Kleve Klassenkampf vorm Rathaus

Kleve · Gegen die Regelung, wie die Grundschüler auf die weiterführenden Schulen verteilt werden sollen, demonstrierten mehr als 300 Eltern und Kinder vor dem Interimsrathaus. Bürgermeisterin Sonja Northing gestand Fehler ein.

Es bewegt sich etwas. Der Protest zeigt Wirkung. Gestern zogen - nach Polizeiangaben - 300 Eltern und Kinder vor das Interimsrathaus an der Landwehr, um gegen die Schulpolitik der Stadt Kleve zu demonstrieren. Denn es geht um die Zukunft ihrer Kinder. Bis vorgestern deutete alles darauf hin, dass ein Los darüber entscheidet, auf welche weiterführende Schule Viertklässler kommen. Die CDU hat eine Sonderratssitzung beantragt. Jetzt soll erneut darüber abgestimmt werden, wie viele Eingangsklassen an den zwei Gymnasien und Gesamtschulen sowie der Realschule gebildet werden dürfen.

Der Tag war gekommen, an dem Bürgermeisterin Sonja Northing den aufgebrachten Eltern gegenüberstand. Northing war aus dem Urlaub zurückgekehrt, der ihr wenig Erholung geschenkt hatte, dafür gab's jetzt reichlich Ärger in der Heimat. Nachdem sie zunächst mit "Schön, dass ihr alle da seid" einige Sätze für den Weltfrieden formulierte, wurde sie etwas konkreter: "Ich habe nach einer ersten Einschätzung meine Meinung zu der Realschule geändert." Northing hatte diese aufgrund des öffentlichen Drucks und der zahlreichen Anmeldungen auf vier Eingangsklassen heraufgesetzt. Jetzt freue sie sich auf die Ratssitzung, so Northing.

 "Spiel des Lebens - ohne uns" - ein Plakat, das der Bürgermeisterin (vorne, Rücken zum Fotografen) entgegengehalten wird. Die Verwaltungschefin hatte für die Demo ihren Urlaub abgebrochen.

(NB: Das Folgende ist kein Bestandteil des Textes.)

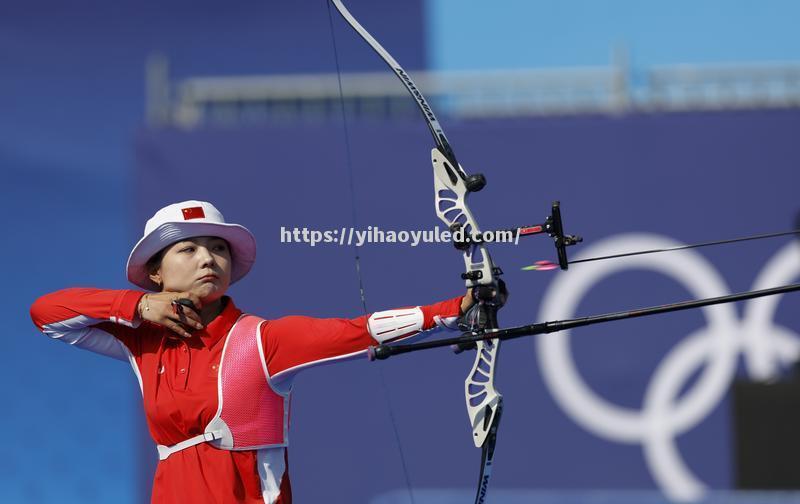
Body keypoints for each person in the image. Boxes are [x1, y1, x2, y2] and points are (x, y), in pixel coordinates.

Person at [29, 200, 475, 504]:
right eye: (188, 249)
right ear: (156, 273)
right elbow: (46, 313)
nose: (208, 259)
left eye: (218, 249)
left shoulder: (263, 340)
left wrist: (458, 308)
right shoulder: (141, 340)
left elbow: (359, 331)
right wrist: (138, 306)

"Spiel des Lebens - ohne uns" - ein Plakat, das der Bürgermeisterin (vorne, Rücken zum Fotografen) entgegengehalten wird. Die Verwaltungschefin hatte für die Demo ihren Urlaub abgebrochen.

Foto: G. Evers

Bei Leander (9) hält sich die Freude bislang in Grenzen. Er war mit seiner Mutter, seinem Bruder und ein paar Klassenkameraden gekommen. Zur Zeit besucht er die vierte Klasse der St.-Michael-Grundschule in Reichswalde. Er möchte unbedingt im nächsten Schuljahr auf das Freiherr-vom-Stein-Gymnasium wechseln. Aber das war und ist nicht sicher. Heute feiert Leander seinen 10. Geburtstag. "Er wünscht sich nur eins, eine Zusage vom Stein", sagt Mutter Kerstin. Ferdinand (9) und Raphael (10) stehen vor dem Rathaus und halten ein Schild in die Luft. Aufschrift: "Lotterie - lasst das sein, ich will zum Stein." Falls es nicht klappt, will Ferdinand versuchen, auf der Gaesdonck einen Platz zu bekommen. "An unseren Noten kann es nicht liegen, wenn wir am Stein nicht angenommen werden", sagt er.

Cornelia van Dijk und Renate Heeks hatten die Demo organisiert. Aus der RP erfuhren sie, dass es zu einem Losverfahren kommen sollte. "Ich habe mich daraufhinbeim Schulamt gemeldet. Dort sagte man mir schlicht, dass man daran auch nichts ändern könne." Am Ende des Gesprächs erklärte van Dijk: "Sie hören noch von uns." Und das war gestern.

Vor dem Rathaus sammelten Eltern sowie Lehrer Unterschriften gegen das Verteilungsverfahren. Einer von ihnen war Stephan Wingels. Sein Sohn geht in die 3. Klasse der St.-Antonius-Grundschule in Hau. Dennoch engagiert sich Wingels bereits jetzt: "Ich will lieber schon jetzt dafür sorgen, dass es im nächsten Jahr nicht wieder zu so einem Chaos kommt." Der Mann fordert Verlässlichkeit über einen längeren Zeitraum. Denn in Kleve lautet die aktuelle Regel - auf den Fußball übertragen: Man denkt nur von Spiel zu Spiel.